**TASK BRIEF**
Retype every line of the entries below, character for character.

==========

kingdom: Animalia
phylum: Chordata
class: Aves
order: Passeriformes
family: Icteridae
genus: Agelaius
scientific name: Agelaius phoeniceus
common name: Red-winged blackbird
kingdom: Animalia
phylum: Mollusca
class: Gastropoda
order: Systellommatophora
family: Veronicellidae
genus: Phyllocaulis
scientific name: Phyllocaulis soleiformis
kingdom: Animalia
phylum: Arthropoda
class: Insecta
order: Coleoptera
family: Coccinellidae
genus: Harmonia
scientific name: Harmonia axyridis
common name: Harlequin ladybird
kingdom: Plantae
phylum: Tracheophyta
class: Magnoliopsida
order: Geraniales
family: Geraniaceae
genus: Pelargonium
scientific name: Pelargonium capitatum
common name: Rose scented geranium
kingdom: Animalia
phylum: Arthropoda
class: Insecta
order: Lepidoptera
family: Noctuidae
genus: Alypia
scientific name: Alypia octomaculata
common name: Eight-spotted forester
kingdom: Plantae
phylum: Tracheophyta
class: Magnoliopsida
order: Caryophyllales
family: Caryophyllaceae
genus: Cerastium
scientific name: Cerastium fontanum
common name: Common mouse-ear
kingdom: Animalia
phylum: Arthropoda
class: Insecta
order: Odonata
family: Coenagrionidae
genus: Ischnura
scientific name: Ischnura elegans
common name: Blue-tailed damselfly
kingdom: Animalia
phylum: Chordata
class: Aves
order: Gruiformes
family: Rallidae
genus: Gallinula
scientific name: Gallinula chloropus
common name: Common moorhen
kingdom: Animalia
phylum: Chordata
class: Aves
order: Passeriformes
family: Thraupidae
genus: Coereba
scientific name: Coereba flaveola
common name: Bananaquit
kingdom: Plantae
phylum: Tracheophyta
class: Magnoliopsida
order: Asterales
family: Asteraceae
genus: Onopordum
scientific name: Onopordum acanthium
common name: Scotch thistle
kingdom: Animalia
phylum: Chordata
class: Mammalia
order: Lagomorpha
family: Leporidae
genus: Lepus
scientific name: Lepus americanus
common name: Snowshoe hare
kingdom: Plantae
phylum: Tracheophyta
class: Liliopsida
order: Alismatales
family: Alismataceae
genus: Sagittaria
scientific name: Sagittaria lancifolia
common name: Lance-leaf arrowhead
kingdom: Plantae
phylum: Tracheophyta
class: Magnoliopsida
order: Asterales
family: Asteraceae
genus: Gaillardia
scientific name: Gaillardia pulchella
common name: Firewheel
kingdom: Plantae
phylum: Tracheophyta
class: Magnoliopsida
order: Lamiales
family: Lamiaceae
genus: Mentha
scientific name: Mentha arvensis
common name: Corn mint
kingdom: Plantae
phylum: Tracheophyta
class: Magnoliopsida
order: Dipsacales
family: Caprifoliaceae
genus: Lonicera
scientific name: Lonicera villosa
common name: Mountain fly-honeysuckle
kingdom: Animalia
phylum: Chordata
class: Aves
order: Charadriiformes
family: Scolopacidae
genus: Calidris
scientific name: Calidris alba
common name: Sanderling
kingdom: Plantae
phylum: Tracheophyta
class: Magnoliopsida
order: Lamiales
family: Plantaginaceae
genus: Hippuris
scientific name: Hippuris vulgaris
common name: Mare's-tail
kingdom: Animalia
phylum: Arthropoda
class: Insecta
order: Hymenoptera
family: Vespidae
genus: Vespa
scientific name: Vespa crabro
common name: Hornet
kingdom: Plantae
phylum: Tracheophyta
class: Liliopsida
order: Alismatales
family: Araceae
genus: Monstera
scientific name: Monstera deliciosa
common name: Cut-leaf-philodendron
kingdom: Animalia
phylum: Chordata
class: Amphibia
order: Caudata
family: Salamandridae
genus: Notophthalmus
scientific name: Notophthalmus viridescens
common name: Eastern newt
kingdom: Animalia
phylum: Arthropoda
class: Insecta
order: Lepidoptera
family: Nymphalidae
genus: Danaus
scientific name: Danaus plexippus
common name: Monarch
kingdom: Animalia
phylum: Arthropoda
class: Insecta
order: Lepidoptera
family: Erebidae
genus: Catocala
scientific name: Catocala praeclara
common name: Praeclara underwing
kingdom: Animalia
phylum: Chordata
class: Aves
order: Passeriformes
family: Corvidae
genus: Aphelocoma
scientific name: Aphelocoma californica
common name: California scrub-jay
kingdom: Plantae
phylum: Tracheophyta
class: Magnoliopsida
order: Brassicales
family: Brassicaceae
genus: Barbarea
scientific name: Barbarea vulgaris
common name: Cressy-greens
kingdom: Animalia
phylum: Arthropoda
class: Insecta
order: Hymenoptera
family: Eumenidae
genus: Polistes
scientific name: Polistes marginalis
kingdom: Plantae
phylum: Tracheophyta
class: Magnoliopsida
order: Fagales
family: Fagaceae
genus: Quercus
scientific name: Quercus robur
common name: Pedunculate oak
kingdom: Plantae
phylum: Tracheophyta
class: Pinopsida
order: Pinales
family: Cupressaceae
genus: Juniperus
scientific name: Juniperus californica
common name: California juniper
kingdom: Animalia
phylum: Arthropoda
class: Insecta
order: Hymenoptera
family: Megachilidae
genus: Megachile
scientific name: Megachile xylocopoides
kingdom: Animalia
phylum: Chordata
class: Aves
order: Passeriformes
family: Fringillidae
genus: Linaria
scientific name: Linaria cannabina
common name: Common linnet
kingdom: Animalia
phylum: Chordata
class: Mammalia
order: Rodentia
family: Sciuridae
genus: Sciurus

==========

**THE SOLUTION**
kingdom: Animalia
phylum: Chordata
class: Aves
order: Passeriformes
family: Icteridae
genus: Agelaius
scientific name: Agelaius phoeniceus
common name: Red-winged blackbird
kingdom: Animalia
phylum: Mollusca
class: Gastropoda
order: Systellommatophora
family: Veronicellidae
genus: Phyllocaulis
scientific name: Phyllocaulis soleiformis
kingdom: Animalia
phylum: Arthropoda
class: Insecta
order: Coleoptera
family: Coccinellidae
genus: Harmonia
scientific name: Harmonia axyridis
common name: Harlequin ladybird
kingdom: Plantae
phylum: Tracheophyta
class: Magnoliopsida
order: Geraniales
family: Geraniaceae
genus: Pelargonium
scientific name: Pelargonium capitatum
common name: Rose scented geranium
kingdom: Animalia
phylum: Arthropoda
class: Insecta
order: Lepidoptera
family: Noctuidae
genus: Alypia
scientific name: Alypia octomaculata
common name: Eight-spotted forester
kingdom: Plantae
phylum: Tracheophyta
class: Magnoliopsida
order: Caryophyllales
family: Caryophyllaceae
genus: Cerastium
scientific name: Cerastium fontanum
common name: Common mouse-ear
kingdom: Animalia
phylum: Arthropoda
class: Insecta
order: Odonata
family: Coenagrionidae
genus: Ischnura
scientific name: Ischnura elegans
common name: Blue-tailed damselfly
kingdom: Animalia
phylum: Chordata
class: Aves
order: Gruiformes
family: Rallidae
genus: Gallinula
scientific name: Gallinula chloropus
common name: Common moorhen
kingdom: Animalia
phylum: Chordata
class: Aves
order: Passeriformes
family: Thraupidae
genus: Coereba
scientific name: Coereba flaveola
common name: Bananaquit
kingdom: Plantae
phylum: Tracheophyta
class: Magnoliopsida
order: Asterales
family: Asteraceae
genus: Onopordum
scientific name: Onopordum acanthium
common name: Scotch thistle
kingdom: Animalia
phylum: Chordata
class: Mammalia
order: Lagomorpha
family: Leporidae
genus: Lepus
scientific name: Lepus americanus
common name: Snowshoe hare
kingdom: Plantae
phylum: Tracheophyta
class: Liliopsida
order: Alismatales
family: Alismataceae
genus: Sagittaria
scientific name: Sagittaria lancifolia
common name: Lance-leaf arrowhead
kingdom: Plantae
phylum: Tracheophyta
class: Magnoliopsida
order: Asterales
family: Asteraceae
genus: Gaillardia
scientific name: Gaillardia pulchella
common name: Firewheel
kingdom: Plantae
phylum: Tracheophyta
class: Magnoliopsida
order: Lamiales
family: Lamiaceae
genus: Mentha
scientific name: Mentha arvensis
common name: Corn mint
kingdom: Plantae
phylum: Tracheophyta
class: Magnoliopsida
order: Dipsacales
family: Caprifoliaceae
genus: Lonicera
scientific name: Lonicera villosa
common name: Mountain fly-honeysuckle
kingdom: Animalia
phylum: Chordata
class: Aves
order: Charadriiformes
family: Scolopacidae
genus: Calidris
scientific name: Calidris alba
common name: Sanderling
kingdom: Plantae
phylum: Tracheophyta
class: Magnoliopsida
order: Lamiales
family: Plantaginaceae
genus: Hippuris
scientific name: Hippuris vulgaris
common name: Mare's-tail
kingdom: Animalia
phylum: Arthropoda
class: Insecta
order: Hymenoptera
family: Vespidae
genus: Vespa
scientific name: Vespa crabro
common name: Hornet
kingdom: Plantae
phylum: Tracheophyta
class: Liliopsida
order: Alismatales
family: Araceae
genus: Monstera
scientific name: Monstera deliciosa
common name: Cut-leaf-philodendron
kingdom: Animalia
phylum: Chordata
class: Amphibia
order: Caudata
family: Salamandridae
genus: Notophthalmus
scientific name: Notophthalmus viridescens
common name: Eastern newt
kingdom: Animalia
phylum: Arthropoda
class: Insecta
order: Lepidoptera
family: Nymphalidae
genus: Danaus
scientific name: Danaus plexippus
common name: Monarch
kingdom: Animalia
phylum: Arthropoda
class: Insecta
order: Lepidoptera
family: Erebidae
genus: Catocala
scientific name: Catocala praeclara
common name: Praeclara underwing
kingdom: Animalia
phylum: Chordata
class: Aves
order: Passeriformes
family: Corvidae
genus: Aphelocoma
scientific name: Aphelocoma californica
common name: California scrub-jay
kingdom: Plantae
phylum: Tracheophyta
class: Magnoliopsida
order: Brassicales
family: Brassicaceae
genus: Barbarea
scientific name: Barbarea vulgaris
common name: Cressy-greens
kingdom: Animalia
phylum: Arthropoda
class: Insecta
order: Hymenoptera
family: Eumenidae
genus: Polistes
scientific name: Polistes marginalis
kingdom: Plantae
phylum: Tracheophyta
class: Magnoliopsida
order: Fagales
family: Fagaceae
genus: Quercus
scientific name: Quercus robur
common name: Pedunculate oak
kingdom: Plantae
phylum: Tracheophyta
class: Pinopsida
order: Pinales
family: Cupressaceae
genus: Juniperus
scientific name: Juniperus californica
common name: California juniper
kingdom: Animalia
phylum: Arthropoda
class: Insecta
order: Hymenoptera
family: Megachilidae
genus: Megachile
scientific name: Megachile xylocopoides
kingdom: Animalia
phylum: Chordata
class: Aves
order: Passeriformes
family: Fringillidae
genus: Linaria
scientific name: Linaria cannabina
common name: Common linnet
kingdom: Animalia
phylum: Chordata
class: Mammalia
order: Rodentia
family: Sciuridae
genus: Sciurus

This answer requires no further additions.